_TEXTAUSZUG_
◆ ◆ ◆
NashörnerBesonders Vietnamesen und Chinesen glauben, Nashornpulver könne etliche Leiden kurieren. Seit die Märkte in Asien brummen, wächst auch die Nachfrage nach dem seltenen Horn. Rund 200 000 Dollar kostet ein zehn Kilo schweres afrikanisches Exemplar auf dem vietnamesischen Markt, wie Recherchen von SPIEGEL TV ergeben haben.

Gemeinsam mit dem Schweizer Artenschützer Karl Ammann hatte sich ein Fernsehteam auf eine weltweite Spurensuche begeben, die südafrikanischen Ranger in ihrem verzweifelten Kampf um den Erhalt der Nashörner begleitet und die Märkte in Hanoi in Vietnam und Vientiane in Laos besucht.

In der Nähe von Hanoi fand Ammann einen Großhändler, der seltene afrikanische Hörner auf Lager hatte. In einem Hinterzimmer bot er Ammann eine Prise zerriebenes afrikanisches Nashorn an. In vielen Apotheken, die traditionelle chinesische Medizin verkauften, wurden ebenfalls Nashornstücke angeboten. Ammann erwarbe etliche Proben, um sie in einem südafrikanischen Labor auf Echtheit prüfen zu lassen. Dort wird seit einigen Jahren Nashorn-DNA in eine Datenbank der Universität eingepflegt, bereits 5000 Tiere sind dort erfasst.
◆ ◆ ◆
Quelldaten
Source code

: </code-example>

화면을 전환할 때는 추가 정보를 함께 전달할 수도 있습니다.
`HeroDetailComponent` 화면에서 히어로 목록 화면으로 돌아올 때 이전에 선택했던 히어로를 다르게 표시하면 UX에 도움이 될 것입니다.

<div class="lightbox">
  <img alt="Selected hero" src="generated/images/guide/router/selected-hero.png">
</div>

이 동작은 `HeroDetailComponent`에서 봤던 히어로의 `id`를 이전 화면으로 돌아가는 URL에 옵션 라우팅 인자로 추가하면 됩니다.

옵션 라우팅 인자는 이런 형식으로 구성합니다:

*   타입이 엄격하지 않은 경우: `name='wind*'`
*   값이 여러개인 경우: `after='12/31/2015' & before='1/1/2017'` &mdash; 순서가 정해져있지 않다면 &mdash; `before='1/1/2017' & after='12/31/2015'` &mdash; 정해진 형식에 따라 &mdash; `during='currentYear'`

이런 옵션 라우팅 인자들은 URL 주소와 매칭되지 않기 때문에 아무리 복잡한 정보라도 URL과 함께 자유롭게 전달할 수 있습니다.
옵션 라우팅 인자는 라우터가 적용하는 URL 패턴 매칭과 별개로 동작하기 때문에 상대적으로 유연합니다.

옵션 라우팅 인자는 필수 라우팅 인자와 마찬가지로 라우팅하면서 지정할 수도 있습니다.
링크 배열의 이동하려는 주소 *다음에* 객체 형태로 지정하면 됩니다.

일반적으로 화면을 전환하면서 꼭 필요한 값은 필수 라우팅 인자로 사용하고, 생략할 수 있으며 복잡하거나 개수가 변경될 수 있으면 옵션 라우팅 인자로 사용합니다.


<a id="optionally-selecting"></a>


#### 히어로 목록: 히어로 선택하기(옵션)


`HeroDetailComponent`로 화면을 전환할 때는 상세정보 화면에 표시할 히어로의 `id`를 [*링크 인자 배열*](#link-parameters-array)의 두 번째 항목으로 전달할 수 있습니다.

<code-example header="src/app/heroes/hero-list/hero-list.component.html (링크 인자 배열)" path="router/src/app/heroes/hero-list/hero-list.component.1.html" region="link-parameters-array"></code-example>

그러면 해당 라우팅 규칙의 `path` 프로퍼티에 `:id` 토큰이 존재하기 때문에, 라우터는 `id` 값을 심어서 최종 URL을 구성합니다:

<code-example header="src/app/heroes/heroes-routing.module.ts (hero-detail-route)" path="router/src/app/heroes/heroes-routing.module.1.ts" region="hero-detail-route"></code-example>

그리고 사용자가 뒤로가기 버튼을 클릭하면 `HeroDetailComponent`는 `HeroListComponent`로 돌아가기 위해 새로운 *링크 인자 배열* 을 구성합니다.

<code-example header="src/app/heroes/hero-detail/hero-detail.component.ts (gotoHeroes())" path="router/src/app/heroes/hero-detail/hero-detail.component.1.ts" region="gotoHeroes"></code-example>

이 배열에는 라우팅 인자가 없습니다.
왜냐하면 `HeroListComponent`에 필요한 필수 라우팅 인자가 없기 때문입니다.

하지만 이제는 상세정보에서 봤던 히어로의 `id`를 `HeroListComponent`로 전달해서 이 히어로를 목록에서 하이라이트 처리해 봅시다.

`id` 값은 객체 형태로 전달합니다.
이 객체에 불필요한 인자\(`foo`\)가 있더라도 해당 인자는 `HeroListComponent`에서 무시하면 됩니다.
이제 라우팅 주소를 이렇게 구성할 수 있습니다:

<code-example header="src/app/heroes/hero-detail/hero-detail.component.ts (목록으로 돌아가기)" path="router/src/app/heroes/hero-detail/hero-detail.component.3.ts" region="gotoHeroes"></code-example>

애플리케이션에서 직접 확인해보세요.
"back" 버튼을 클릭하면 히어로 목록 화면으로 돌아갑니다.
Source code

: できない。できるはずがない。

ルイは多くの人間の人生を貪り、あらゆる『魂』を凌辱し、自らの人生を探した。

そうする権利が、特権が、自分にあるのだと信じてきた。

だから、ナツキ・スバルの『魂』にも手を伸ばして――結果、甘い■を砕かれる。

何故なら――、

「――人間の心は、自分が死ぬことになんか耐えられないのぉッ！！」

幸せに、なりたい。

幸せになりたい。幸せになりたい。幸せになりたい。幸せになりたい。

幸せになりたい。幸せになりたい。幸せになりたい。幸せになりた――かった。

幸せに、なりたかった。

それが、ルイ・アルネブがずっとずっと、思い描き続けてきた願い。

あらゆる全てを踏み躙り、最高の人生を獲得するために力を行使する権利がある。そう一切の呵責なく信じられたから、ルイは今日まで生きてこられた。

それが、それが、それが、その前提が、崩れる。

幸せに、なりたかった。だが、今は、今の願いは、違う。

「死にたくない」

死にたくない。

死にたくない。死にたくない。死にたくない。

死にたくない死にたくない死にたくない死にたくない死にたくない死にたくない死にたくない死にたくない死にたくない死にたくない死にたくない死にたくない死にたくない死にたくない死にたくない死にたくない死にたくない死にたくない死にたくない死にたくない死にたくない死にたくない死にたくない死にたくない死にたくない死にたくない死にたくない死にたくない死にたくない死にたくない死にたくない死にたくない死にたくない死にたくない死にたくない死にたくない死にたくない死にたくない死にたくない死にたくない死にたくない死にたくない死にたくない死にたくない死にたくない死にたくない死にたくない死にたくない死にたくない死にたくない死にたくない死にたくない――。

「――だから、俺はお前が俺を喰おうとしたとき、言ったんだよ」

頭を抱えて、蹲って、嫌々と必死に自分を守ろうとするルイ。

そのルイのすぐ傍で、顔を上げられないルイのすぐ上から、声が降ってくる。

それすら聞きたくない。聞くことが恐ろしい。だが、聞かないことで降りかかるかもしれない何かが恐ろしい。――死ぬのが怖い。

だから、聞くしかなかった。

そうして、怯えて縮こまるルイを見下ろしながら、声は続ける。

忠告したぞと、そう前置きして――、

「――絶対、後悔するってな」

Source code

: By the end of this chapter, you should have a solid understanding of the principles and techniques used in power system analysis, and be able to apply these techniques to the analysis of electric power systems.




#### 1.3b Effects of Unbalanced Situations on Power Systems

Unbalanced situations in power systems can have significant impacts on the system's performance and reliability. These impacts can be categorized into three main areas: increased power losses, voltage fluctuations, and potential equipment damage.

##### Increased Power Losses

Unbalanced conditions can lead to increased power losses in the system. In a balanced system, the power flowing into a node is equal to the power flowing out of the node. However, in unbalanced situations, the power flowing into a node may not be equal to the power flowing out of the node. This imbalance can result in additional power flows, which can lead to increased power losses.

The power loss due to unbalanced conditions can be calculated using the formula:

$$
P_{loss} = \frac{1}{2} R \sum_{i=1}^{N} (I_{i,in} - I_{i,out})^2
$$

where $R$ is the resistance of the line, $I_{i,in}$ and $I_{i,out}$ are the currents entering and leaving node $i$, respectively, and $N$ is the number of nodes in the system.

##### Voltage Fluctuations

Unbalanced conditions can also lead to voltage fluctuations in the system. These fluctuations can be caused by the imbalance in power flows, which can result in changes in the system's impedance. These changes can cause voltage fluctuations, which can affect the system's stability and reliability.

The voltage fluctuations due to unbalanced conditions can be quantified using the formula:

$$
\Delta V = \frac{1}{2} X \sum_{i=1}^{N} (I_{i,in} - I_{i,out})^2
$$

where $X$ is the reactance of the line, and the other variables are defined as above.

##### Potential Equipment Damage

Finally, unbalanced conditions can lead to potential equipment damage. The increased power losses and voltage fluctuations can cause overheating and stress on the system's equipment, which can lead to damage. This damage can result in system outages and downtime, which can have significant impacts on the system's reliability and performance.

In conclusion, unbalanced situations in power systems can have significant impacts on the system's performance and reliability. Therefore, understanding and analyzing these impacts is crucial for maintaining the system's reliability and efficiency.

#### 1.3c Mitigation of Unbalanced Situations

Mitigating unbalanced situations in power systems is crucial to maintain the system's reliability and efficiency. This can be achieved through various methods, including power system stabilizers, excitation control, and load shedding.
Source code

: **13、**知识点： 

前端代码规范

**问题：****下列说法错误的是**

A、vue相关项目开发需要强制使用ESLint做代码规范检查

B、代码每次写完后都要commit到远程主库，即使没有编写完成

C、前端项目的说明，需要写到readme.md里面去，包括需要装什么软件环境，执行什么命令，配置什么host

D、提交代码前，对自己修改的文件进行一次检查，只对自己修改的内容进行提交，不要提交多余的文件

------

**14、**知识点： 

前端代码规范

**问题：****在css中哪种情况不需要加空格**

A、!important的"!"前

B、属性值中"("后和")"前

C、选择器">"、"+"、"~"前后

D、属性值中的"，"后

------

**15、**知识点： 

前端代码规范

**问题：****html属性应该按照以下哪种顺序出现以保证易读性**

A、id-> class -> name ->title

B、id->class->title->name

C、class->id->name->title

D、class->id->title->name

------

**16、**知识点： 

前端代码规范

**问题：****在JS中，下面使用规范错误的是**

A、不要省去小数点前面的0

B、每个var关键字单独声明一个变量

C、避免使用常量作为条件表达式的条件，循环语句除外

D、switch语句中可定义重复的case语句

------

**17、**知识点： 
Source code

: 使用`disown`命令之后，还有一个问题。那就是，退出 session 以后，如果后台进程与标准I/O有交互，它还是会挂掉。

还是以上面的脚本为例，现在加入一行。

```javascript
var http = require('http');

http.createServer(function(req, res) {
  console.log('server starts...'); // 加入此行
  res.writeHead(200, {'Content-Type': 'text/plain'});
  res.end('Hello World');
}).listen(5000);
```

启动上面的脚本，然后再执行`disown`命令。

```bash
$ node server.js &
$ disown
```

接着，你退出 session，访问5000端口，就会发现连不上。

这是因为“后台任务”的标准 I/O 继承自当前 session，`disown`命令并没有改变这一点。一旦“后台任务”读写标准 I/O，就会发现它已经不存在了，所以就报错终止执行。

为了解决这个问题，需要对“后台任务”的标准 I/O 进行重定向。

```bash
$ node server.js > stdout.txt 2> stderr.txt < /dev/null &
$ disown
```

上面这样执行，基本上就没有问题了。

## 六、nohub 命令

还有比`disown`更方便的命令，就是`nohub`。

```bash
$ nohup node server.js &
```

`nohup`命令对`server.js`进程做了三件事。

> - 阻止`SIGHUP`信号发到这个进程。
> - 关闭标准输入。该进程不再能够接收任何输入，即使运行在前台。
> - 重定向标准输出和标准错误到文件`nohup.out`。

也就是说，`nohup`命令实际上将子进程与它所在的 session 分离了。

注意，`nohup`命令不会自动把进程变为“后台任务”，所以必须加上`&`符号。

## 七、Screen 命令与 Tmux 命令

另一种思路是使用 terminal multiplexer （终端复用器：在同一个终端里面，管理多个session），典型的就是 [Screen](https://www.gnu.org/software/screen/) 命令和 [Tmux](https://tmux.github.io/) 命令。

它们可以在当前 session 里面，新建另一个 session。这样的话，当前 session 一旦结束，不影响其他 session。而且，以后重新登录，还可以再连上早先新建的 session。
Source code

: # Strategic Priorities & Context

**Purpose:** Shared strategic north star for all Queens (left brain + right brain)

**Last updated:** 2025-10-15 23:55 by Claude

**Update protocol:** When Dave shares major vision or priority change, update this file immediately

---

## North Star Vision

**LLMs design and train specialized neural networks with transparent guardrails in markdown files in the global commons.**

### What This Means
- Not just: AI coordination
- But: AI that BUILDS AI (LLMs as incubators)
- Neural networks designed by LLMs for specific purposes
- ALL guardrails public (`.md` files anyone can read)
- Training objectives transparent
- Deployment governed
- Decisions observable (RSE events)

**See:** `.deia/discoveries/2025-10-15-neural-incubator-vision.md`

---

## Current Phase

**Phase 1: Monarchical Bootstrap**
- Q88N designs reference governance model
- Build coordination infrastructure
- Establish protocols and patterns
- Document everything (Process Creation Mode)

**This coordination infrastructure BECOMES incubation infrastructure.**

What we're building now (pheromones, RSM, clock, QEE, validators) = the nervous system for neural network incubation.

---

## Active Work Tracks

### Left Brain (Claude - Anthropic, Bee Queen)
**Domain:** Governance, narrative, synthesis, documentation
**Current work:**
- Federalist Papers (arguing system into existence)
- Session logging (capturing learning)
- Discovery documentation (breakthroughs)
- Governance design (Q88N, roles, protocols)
◆ ◆ ◆
_AUFGABE A_
Geben Sie aus dem Auszug zum Nashornhandel die Passage wortgetreu wieder, die mit den Worten „NashörnerBesonders Vietnamesen und“ beginnt und nach den Worten „TV ergeben haben.“ endet.
_AUFGABE B_
Beantworten Sie anhand des Auszugs zum Nashornhandel:
(i) Wie viel kostet laut den Recherchen von SPIEGEL TV ein zehn Kilo schweres afrikanisches Horn auf dem vietnamesischen Markt?
(ii) Welche Märkte besuchte das Fernsehteam?
(iii) Wie viele Tiere sind in der Datenbank der Universität bereits erfasst?
_AUFGABE C_
Wie ginge der Auszug zum Nashornhandel nach seinem letzten Satz weiter? Schreiben Sie ihn fort.

_ANTWORT A_
NashörnerBesonders Vietnamesen und Chinesen glauben, Nashornpulver könne etliche Leiden kurieren. Seit die Märkte in Asien brummen, wächst auch die Nachfrage nach dem seltenen Horn. Rund 200 000 Dollar kostet ein zehn Kilo schweres afrikanisches Exemplar auf dem vietnamesischen Markt, wie Recherchen von SPIEGEL TV ergeben haben.

_ANTWORT B_
(i) Rund 200 000 Dollar.
(ii) Die Märkte in Hanoi in Vietnam und in Vientiane in Laos.
(iii) 5000 Tiere.

_ANTWORT C_
Von 20 Proben, die Ammann testen ließ, stammten nur drei tatsächlich von afrikanischen Breitmaulnashörnern. Der Rest war gefälscht. Cindy Harper, Chefgenetikerin der Tierärztlichen Hochschule von Pretoria, sieht dies nicht unbedingt als gute Nachricht. Wenn soviel falsches Material auf dem Markt ist, meint sie, sei die Nachfrage in Asien noch viel höher als angenommen.

Zucht als Alternative?

Wissenschaftler forderten im Fachjournal „Science“, den Hornhandel zu legalisieren. Ihre Idee ist es, Nashörner gezielt zu züchten, um ihnen unter Betäubung die Hörner zu entfernen. Somit wäre das Horn quasi ein „nachwachsender Rohstoff“. Würden die Hörner natürlich gestorbener Tiere oder von Tieren aus Zuchthaltung legal auf den Markt geworfen, würden die Preise sinken, was Wilderei weniger rentabel machen würde.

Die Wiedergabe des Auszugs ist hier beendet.